Время, освобожденное от праздности, с легкостью и даже сердечной радостью тратил Сашка по большей части на занятия и лекции, что читали им советские полководцы, матерые асы не только Великой Отечественной войны, но и всевозможных военных конфликтов, в которых то и дело крепила боевой дух страна: на Кубе, в Корее, во Вьетнаме, Анголе и Эфиопии. Афганская же война, в особенности та ее сторона, что касалась труда авиационных наводчиков, их взаимодействия с военно-воздушными и всеми иными силами, в академии в ту пору не изучались. Стало быть, и ремесло, которым он владел в совершенстве, опыт его боевой ни стране, ни офицерам ее, ни науке военной негож. Так, что ли? Первым делом написал курсовую. А когда научный его руководитель полковник Радионов прилюдно работу эту отметил, отправил на всесоюзный конкурс закрытой тематики и предложил переформатировать курсовую в диплом, поскольку знания это нужные и всей нашей Советской армии полезные, тут у Сашки и вовсе крылья прорезались. Летал по академии орлом. Железяками своими по десятку километров в день нарезал. Так что и железяки в конце концов развалились. На новых протезах, созданных с применением какого-то специального итальянского пластика, шарниров немецких, что, по счастью, оказались и крепче, и удобнее прежних, на радостях записался в волейбольную секцию и теперь по средам и пятницам чеканил мяч, отрабатывал удары «по ходу», «с поворотом» и «переводом» и даже пробовал «пайп». Из-за роста Сашкиного держали его в центральном нападении, в третьей зоне, где лупил по супротивнику со скоростных и коротких передач. По понедельникам и четвергам отправлялся в бассейн, где честно отрабатывал по три километра кролем и брассом. На одних руках, поскольку «ноги» отстегивал еще в раздевалке. Скользил по мокрому кафелю до края бассейна на одних лишь культях. Никто не видел, никто не знал, как отлеживается в общаге после всех этих тренировок безногий капитан. Как ноют, стираются в кровь обрубки, как разъедает хлоркой глаза, но вместе с тем крепнут напоенные молочной кислотой мышцы, закаляется воля, а тело увечное переполняется жаркими волнами тестостерона.

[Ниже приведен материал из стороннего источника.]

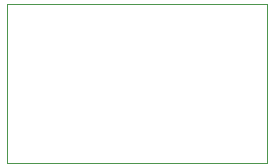
<source format=gbr>
%TF.GenerationSoftware,KiCad,Pcbnew,(7.0.0-0)*%
%TF.CreationDate,2023-02-24T10:49:41-08:00*%
%TF.ProjectId,mixpre-sled_power-board,6d697870-7265-42d7-936c-65645f706f77,rev?*%
%TF.SameCoordinates,Original*%
%TF.FileFunction,Profile,NP*%
%FSLAX46Y46*%
G04 Gerber Fmt 4.6, Leading zero omitted, Abs format (unit mm)*
G04 Created by KiCad (PCBNEW (7.0.0-0)) date 2023-02-24 10:49:41*
%MOMM*%
%LPD*%
G01*
G04 APERTURE LIST*
%TA.AperFunction,Profile*%
%ADD10C,0.100000*%
%TD*%
G04 APERTURE END LIST*
D10*
X0Y0D02*
X22000000Y0D01*
X22000000Y0D02*
X22000000Y-13500000D01*
X22000000Y-13500000D02*
X0Y-13500000D01*
X0Y-13500000D02*
X0Y0D01*
M02*

</source>
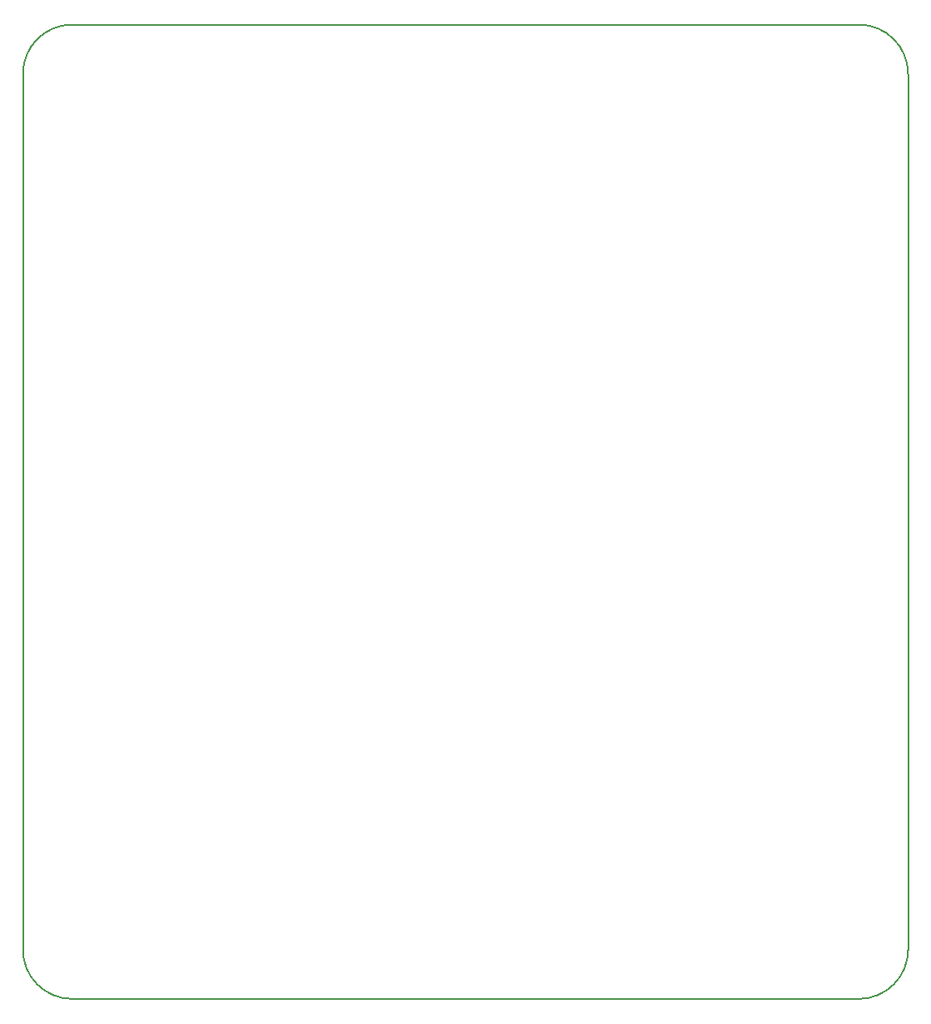
<source format=gbr>
%TF.GenerationSoftware,KiCad,Pcbnew,4.0.7-e2-6376~58~ubuntu16.04.1*%
%TF.CreationDate,2017-12-27T14:53:42+01:00*%
%TF.ProjectId,Class_D_Amp,436C6173735F445F416D702E6B696361,rev?*%
%TF.FileFunction,Profile,NP*%
%FSLAX46Y46*%
G04 Gerber Fmt 4.6, Leading zero omitted, Abs format (unit mm)*
G04 Created by KiCad (PCBNEW 4.0.7-e2-6376~58~ubuntu16.04.1) date Wed Dec 27 14:53:42 2017*
%MOMM*%
%LPD*%
G01*
G04 APERTURE LIST*
%ADD10C,0.150000*%
G04 APERTURE END LIST*
D10*
X110000000Y-21000000D02*
X110000000Y-110000000D01*
X20000000Y-21000000D02*
X20000000Y-110000000D01*
X105000000Y-16000000D02*
X25000000Y-16000000D01*
X25000000Y-115000000D02*
X105000000Y-115000000D01*
X20000000Y-110000000D02*
G75*
G03X25000000Y-115000000I5000000J0D01*
G01*
X25000000Y-16000000D02*
G75*
G03X20000000Y-21000000I0J-5000000D01*
G01*
X110000000Y-21000000D02*
G75*
G03X105000000Y-16000000I-5000000J0D01*
G01*
X105000000Y-115000000D02*
G75*
G03X110000000Y-110000000I0J5000000D01*
G01*
M02*

</source>
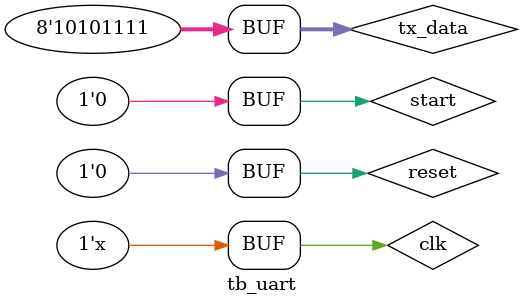
<source format=v>
`timescale 1ns / 1ps

module tb_uart ();

    reg clk;
    reg reset;
    reg start;
    reg [7:0] tx_data;
    wire tx_done;
    wire txd;

    uart dut (
        .clk(clk),
        .reset(reset),
        .start(start),
        .tx_data(tx_data),
        .tx_done(tx_done),
        .txd(txd)
    );

    always #5 clk = ~clk;

    initial begin
        clk = 1'b0;
        reset = 1'b1;
        start = 1'b0;
        tx_data = 0;
    end

    initial begin
        #20 reset = 1'b0;
        #20 tx_data = 8'haf;
        start = 1'b1;
        #10 start = 1'b0;
    end
endmodule

</source>
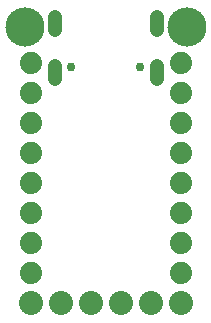
<source format=gbr>
G04 EAGLE Gerber RS-274X export*
G75*
%MOMM*%
%FSLAX34Y34*%
%LPD*%
%INSoldermask Bottom*%
%IPPOS*%
%AMOC8*
5,1,8,0,0,1.08239X$1,22.5*%
G01*
%ADD10C,2.032000*%
%ADD11C,1.879600*%
%ADD12C,3.317600*%
%ADD13C,1.209600*%
%ADD14C,0.751600*%


D10*
X25400Y25400D03*
X50800Y25400D03*
X76200Y25400D03*
X101600Y25400D03*
X127000Y25400D03*
X152400Y25400D03*
D11*
X25400Y228600D03*
X25400Y203200D03*
X25400Y177800D03*
X25400Y152400D03*
X25400Y127000D03*
X25400Y101600D03*
X25400Y76200D03*
X25400Y50800D03*
X152400Y50800D03*
X152400Y76200D03*
X152400Y101600D03*
X152400Y127000D03*
X152400Y152400D03*
X152400Y177800D03*
X152400Y203200D03*
X152400Y228600D03*
D12*
X157480Y259080D03*
X20320Y259080D03*
D13*
X132100Y256750D02*
X132100Y267830D01*
X45700Y267830D02*
X45700Y256750D01*
X45700Y226030D02*
X45700Y214950D01*
X132100Y214950D02*
X132100Y226030D01*
D14*
X60000Y225490D03*
X117800Y225490D03*
M02*

</source>
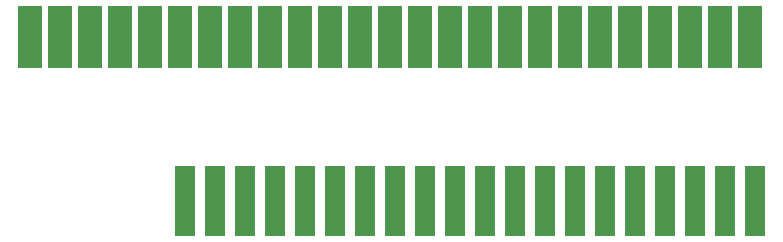
<source format=gbr>
%TF.GenerationSoftware,KiCad,Pcbnew,(5.1.10)-1*%
%TF.CreationDate,2022-06-29T17:52:34+09:00*%
%TF.ProjectId,DUB_with_Tono(ver1.0),4455425f-7769-4746-985f-546f6e6f2876,rev?*%
%TF.SameCoordinates,Original*%
%TF.FileFunction,Paste,Bot*%
%TF.FilePolarity,Positive*%
%FSLAX46Y46*%
G04 Gerber Fmt 4.6, Leading zero omitted, Abs format (unit mm)*
G04 Created by KiCad (PCBNEW (5.1.10)-1) date 2022-06-29 17:52:34*
%MOMM*%
%LPD*%
G01*
G04 APERTURE LIST*
%ADD10R,2.000000X5.300000*%
%ADD11R,1.651000X6.000000*%
G04 APERTURE END LIST*
D10*
%TO.C,DUB1*%
X117841100Y-97878600D03*
X120381100Y-97878600D03*
X122921100Y-97878600D03*
X125461100Y-97878600D03*
X128001100Y-97878600D03*
X130541100Y-97878600D03*
X133081100Y-97878600D03*
X135621100Y-97878600D03*
X138161100Y-97878600D03*
X140701100Y-97878600D03*
X143241100Y-97878600D03*
X145781100Y-97878600D03*
X148321100Y-97878600D03*
X150861100Y-97878600D03*
X153401100Y-97878600D03*
X155941100Y-97878600D03*
X158481100Y-97878600D03*
X161021100Y-97878600D03*
X163561100Y-97878600D03*
X166101100Y-97878600D03*
X168641100Y-97878600D03*
X171181100Y-97878600D03*
X173721100Y-97878600D03*
X176261100Y-97878600D03*
X178801100Y-97878600D03*
%TD*%
D11*
%TO.C,\u9060\u91CE1*%
X130898900Y-111734600D03*
X133438900Y-111734600D03*
X135978900Y-111734600D03*
X138518900Y-111734600D03*
X141058900Y-111734600D03*
X143598900Y-111734600D03*
X146138900Y-111734600D03*
X148678900Y-111734600D03*
X151218900Y-111734600D03*
X153758900Y-111734600D03*
X156298900Y-111734600D03*
X158838900Y-111734600D03*
X161378900Y-111734600D03*
X163918900Y-111734600D03*
X166458900Y-111734600D03*
X168998900Y-111734600D03*
X171538900Y-111734600D03*
X174078900Y-111734600D03*
X176618900Y-111734600D03*
X179158900Y-111734600D03*
%TD*%
M02*

</source>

В конце второго курса упросил начальство летного факультета доверить ему штурманское место на учебной «тушке», которая хоть и летала недалеко и невысоко, хоть видом уступала сухопарым, поджарым «Мигам», зато вновь пробудила позабытые чувства. Вибрация алюминия. Щелчок фонаря. Завывание лопаток турбин. Запах бензина, сгорающего в огне. Короткий и мучительный разбег, что отдается в тебе каждой трещинкой, каждой выбоиной бетона. И эта нездешняя, озерная лазурь, что поначалу едва прорывается сквозь серую паклю облаков, но с каждым мгновением становится все ярче, все полнее, покуда не обрушивается на тебя всей своей чистотой и безбрежной негой. И эта свобода полета, которой нет ни определения, ни предела. И эта тишина…
Там, на высоте в одиннадцать тысяч метров, он попросил инструктора переключить управление на себя. Положил руки на штурвал, ощущая пальцами покорность машины, скользящую ее скорость. Взял на себя совсем слегка, переводя «тушку» в следующий эшелон, в стратосферные недра, и даже не глядя на высотомер, что накручивал уже и двенадцать, и двенадцать с половиной тысяч. Но тут раздосадованный третьей беременностью жены и инвалидом за спиною инструктор вновь перевел управление на себя, разворачивая машину вниз и назад к учебному аэродрому. В дождь. В простуженный апрель.
17
Дом кудесника опустел. Промозглы, усыпаны слежавшейся палой листвой мраморные веранды. Залы выстужены, гулки. Каждый шаг, каждый шелест возвращаются простуженным эхом. Пылью покрылись столы ливанского кедра, изящные сирийские лежанки, мраморные бюсты римских императоров и греческих божеств. Занавеси воздушного китайского шелка безжизненны, вялы, а местами и вовсе прогнили. Сморщились, словно старушечья кожа, яблоки в бронзовой вазе, а бронза покрылась красивой изумрудной патиной. Засохла герань в горшках. Даже привыкшие к запустению суккуленты испустили влагу и дух.
Часть прислуги скончалась и уже сожжена. Другие заражены. Остался только семидесятилетний сторож, что по немощи своей едва волочит ноги, да армянка Ануш, которая теперь и за стряпуху, и за сиделку, и за посудомойку.